I read various papers about the log polar transform and its application on template matching with images and have some questions:
In "Image Registration Using Log Polar Transform and Phase Correlation to Recover Higher Scale" the authors say: "In this algorithm first the sense image is downscaled by the factor of 2. Log-Polar algorithm gives best result for any value of rotation and translation but it will not work if the scale is more than 1.8 or 2, as the frequency components alters at high scale [7]." In the referenced paper "IMAGE REGISTRATION USING LOG-POLAR TRANSFORM AND PHASE CORRELATION" the authors only mention at the end that their results are verified with a scaling factor up to 2.0, there is no mention at all about altering frequency components at high scale. Then I read through http://cvpr.uni-muenster.de/teaching/ss08/seminarSS08/downloads/Wentker-Vortrag.pdf . He says that the polar transform is unable to detect scales > 2, the log transform doesn't have it. This clearly contradicts the first paper, which says the log polar transform can only go to scales < 2. So does the log polar transform normally only work up to scale 2.0?
Regarding question 1, what exactly is the reason that it only works up to a scale of 2? The altering frequency components are mentioned, but I don't know what they really mean with that and it is never explained in any of the papers I found, only that this value exists.
In the presentation http://cvpr.uni-muenster.de/teaching/ss08/seminarSS08/downloads/Wentker-Vortrag.pdf page 22, we have the normal, polar and log-polar transformed image.
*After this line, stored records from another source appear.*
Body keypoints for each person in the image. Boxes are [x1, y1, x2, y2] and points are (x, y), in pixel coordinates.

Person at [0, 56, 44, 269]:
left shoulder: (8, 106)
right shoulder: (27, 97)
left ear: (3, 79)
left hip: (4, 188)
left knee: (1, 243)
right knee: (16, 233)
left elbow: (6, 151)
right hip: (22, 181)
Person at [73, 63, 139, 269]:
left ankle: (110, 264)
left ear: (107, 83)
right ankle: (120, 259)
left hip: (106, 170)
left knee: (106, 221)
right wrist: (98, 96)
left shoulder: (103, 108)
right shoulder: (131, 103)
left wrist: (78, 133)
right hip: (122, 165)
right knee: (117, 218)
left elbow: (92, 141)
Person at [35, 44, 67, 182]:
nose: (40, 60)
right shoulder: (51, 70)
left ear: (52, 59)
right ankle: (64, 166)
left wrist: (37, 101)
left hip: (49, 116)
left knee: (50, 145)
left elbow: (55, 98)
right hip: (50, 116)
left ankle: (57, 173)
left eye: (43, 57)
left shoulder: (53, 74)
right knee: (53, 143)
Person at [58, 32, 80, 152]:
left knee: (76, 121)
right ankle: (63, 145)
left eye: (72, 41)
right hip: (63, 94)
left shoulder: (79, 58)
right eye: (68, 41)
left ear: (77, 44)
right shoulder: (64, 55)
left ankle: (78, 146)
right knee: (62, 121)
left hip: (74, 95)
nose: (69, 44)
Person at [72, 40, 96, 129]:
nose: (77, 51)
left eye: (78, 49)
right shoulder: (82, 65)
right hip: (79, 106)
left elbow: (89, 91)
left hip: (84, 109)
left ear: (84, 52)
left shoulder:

The polar image has the black areas, which are parts that can't be mapped to the original image because it would be outside of its boundaries. However, these areas have nearly disappeared in the log polar image. Why is that? I tested various Logpolar implementations using OpenCV, Python, another example is Scale and Rotation invariant Template Matching and all the time, the log polar images looks more like the middle image and not like the right one. What exactly is happening here? Why does the third image look so different, compared to other log polar images which look more like the second?
I hope you can answer my questions.